Apakah kita sadar ada “politik pengetahuan” yang secara nyata memproduksi dan menggunakan berbagai definisi yang tidak tepat, baik secara konseptual maupun etis? Apakah kita pernah membahas jenis perubahan struktural yang diperlukan oleh suatu perguruan tinggi, setelah mengakui adanya perubahan epistemologis maupun politis dari budaya pengetahuan kontemporer kita?
Saya jadi ingat Hans N. Weiler. Dalam “Whose Knowledge Matters? Development and the Politics of Knowledge” (2010) ia mengupas pertanyaan serupa ketika mengurai relasi antara pengetahuan dan kekuasaan. Menurut dia, pengetahuan melegitimasi kekuasaan, dan sebaliknya, pengetahuan dilegitimasi oleh kekuasaan. Ada banyak bukti hubungan simbiosis keduanya, di mana keputusan politik dibenarkan dengan mengacu pada lembaga pengetahuan tertentu.

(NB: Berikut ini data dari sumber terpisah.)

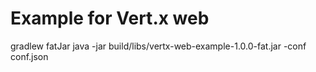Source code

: # Example for Vert.x web

gradlew fatJar
java -jar build/libs/vertx-web-example-1.0.0-fat.jar -conf conf.json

Kenyataan seperti itu semestinya membangunkan kesadaran kita. Berbagai kandungan ilmu pengetahuan yang paling relevan secara etis —yaitu yang berpengaruh terhadap upaya menyejahterakan rakyat secara adil— perlu dicermati kembali implikasinya secara positif maupun negatif.
Dalam “The political use of knowledge in the policy process”, Falk Daviter (2015) membahas pengamatan implementasi ilmu pengetahuan yang lebih spesifik bahwa di pemerintahan yang kompleks tidak ada keputusan yang baik. Sebaliknya, pembuat kebijakan biasanya memakai ilmu pengetahuan yang mendukung kontrol politik.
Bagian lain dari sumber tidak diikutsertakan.